A man who’s been through a recent breakup will seize on any and every opportunity to relive his misery by telling his story to anyone who will listen, and Albert was no different. Perhaps it was because he secretly hoped that eventually, if he spread the word far and wide enough, someone would emerge with a magic bullet of sorts: that one piece of sage counsel, that one solution he hadn’t thought of, that one thing that could fix his life and get Louise back.
He grabbed ahold of the moment. “Since you brought it up, can I unload all my shit on you?”
She smiled. “Well, I do owe you one.”
From high up on the ridge, the lonely, ramshackle town of Old Stump appeared almost idyllic. It lay nestled below them, just a few soft orange lights glowing amidst the vast darkness of the cold desert night. Albert and Anna sat on a wide rocky outcropping, a spot that Albert had been coming to since he was a little boy.

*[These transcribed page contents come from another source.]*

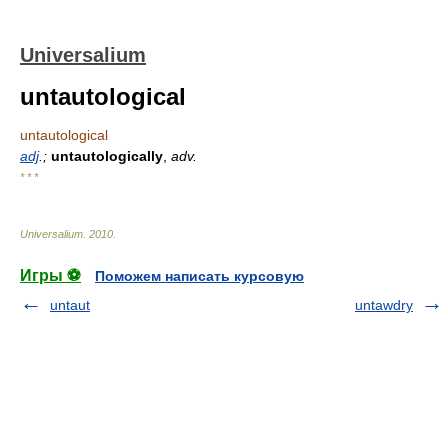
Universalium
untautological
untautological
adj
.;
untautologically
,
adv.
* * *
Universalium
.
2010
.
Игры ⚽
Поможем написать курсовую
untaut
untawdry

He called it the “swearing place.” When he was a child, his mother and father had been strict Puritans who would not tolerate any foul language inside the house. So Albert would save up his cuss words till the end of each week, write them all down on a sheet of paper, then climb to the top of the ridge and shout them across the plains as loud as he could. It was perfectly cathartic, and he always felt better after screaming a mouthful of obscenities out at the hot, depressing frontier he loathed so very much.

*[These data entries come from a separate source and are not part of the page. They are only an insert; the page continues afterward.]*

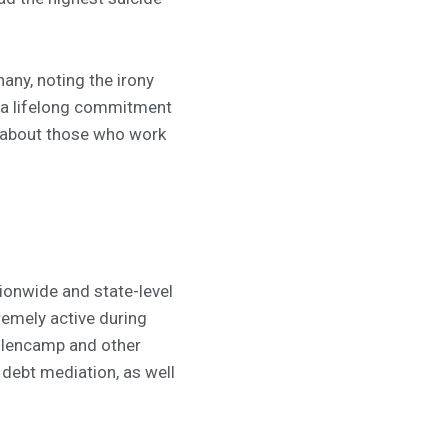
hany, noting the irony
ed a lifelong commitment
 about those who work
tionwide and state-level
emely active during
ellencamp and other
 debt mediation, as well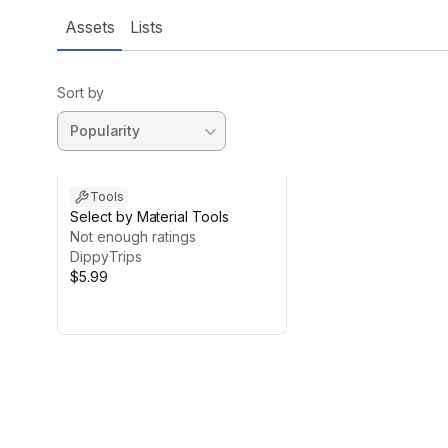
Assets
Lists
Sort by
Tools
Select by Material Tools
Not enough ratings
DippyTrips
$5.99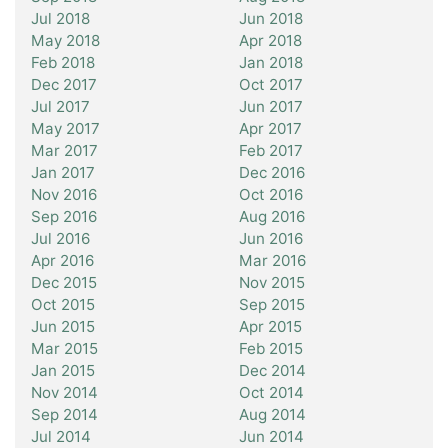
Jul 2018
Jun 2018
May 2018
Apr 2018
Feb 2018
Jan 2018
Dec 2017
Oct 2017
Jul 2017
Jun 2017
May 2017
Apr 2017
Mar 2017
Feb 2017
Jan 2017
Dec 2016
Nov 2016
Oct 2016
Sep 2016
Aug 2016
Jul 2016
Jun 2016
Apr 2016
Mar 2016
Dec 2015
Nov 2015
Oct 2015
Sep 2015
Jun 2015
Apr 2015
Mar 2015
Feb 2015
Jan 2015
Dec 2014
Nov 2014
Oct 2014
Sep 2014
Aug 2014
Jul 2014
Jun 2014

“I did everything in the world for her,” he said, picking absently at a handful of dead grass. “If she was happy, I was happy. That’s all I cared about. I was generally broke, but I’d save every scrap of extra income just to buy her gifts as often as I could: a bouquet of roses, a new bonnet, a bottle of perfume, anything to remind her as often as possible how important she was to me and how much I loved her. She was the one thing that made the shootings and the wild animals and the Indians and the disease and the general depressing awfulness of the West somehow bearable.”
“How did you and Louise meet?” asked Anna.

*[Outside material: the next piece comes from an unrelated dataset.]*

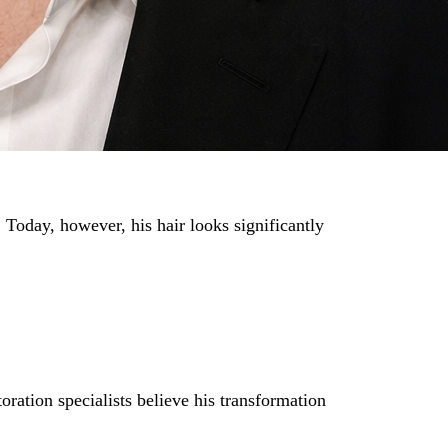
 Today, however, his hair looks significantly
oration specialists believe his transformation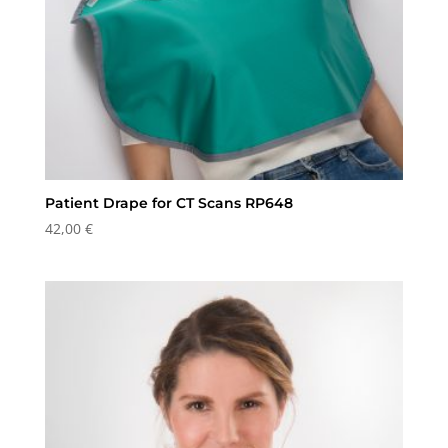
Patient Drape for CT Scans RP648
42,00
€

“We both had dysentery in the same hospital.”
“Oh.”
Albert allowed himself a sad smile at the tender recollection. “I was over in Sherman Creek for a few days buying sheep stuff, and that’s when the outbreak hit. Leveled me for a week straight. I checked in to the hospital, and when they assigned me to a bed, I found that I’d been placed next to the most beautiful woman I’d ever seen in my life. God, even in a sweaty, feverish diarrhetic state, Louise was an absolute vision. She’d lived in Sherman Creek her entire life, and somehow we’d never crossed paths. Well, we talked and talked for a week—there was nothing else to do—and after only a few days it seemed like we’d known each other our whole lives. And I’ll tell you, what’s really special about the whole thing is that … you know how when you’ve been in a relationship with someone for a while and you’re so comfortable that it doesn’t even matter if the other person sees you going to the bathroom? Well, this was the reverse, because our relationship started with us shitting blood in front of each other. And that bonds people. So she came back to Old Stump with me, I helped her get set up with a job as a schoolmarm, and she’s been here with me ever since.”
“She a good marm?”
“She can marm. She can definitely marm. And the whole time we were together, I thought, I’m so happy. How can I possibly be this happy? One of these days she’s gonna figure out she’s too good for me. And then … one day she did.” Albert let the dead grass fall from his hands. “I finally tricked one girl into falling in love with me, and I lost her.”
Anna regarded him as she digested the tale. The pain in his voice was unmistakable, and yet there was something missing from the equation.
“Look, obviously I don’t know all the details,” she said, “but from what you’ve told me … I think you got this whole thing upside down. I mean, it sounds like you’ve had this girl on a pedestal and treated her like a queen. You’ve clearly bent over backward for her, but what’s she given you back?”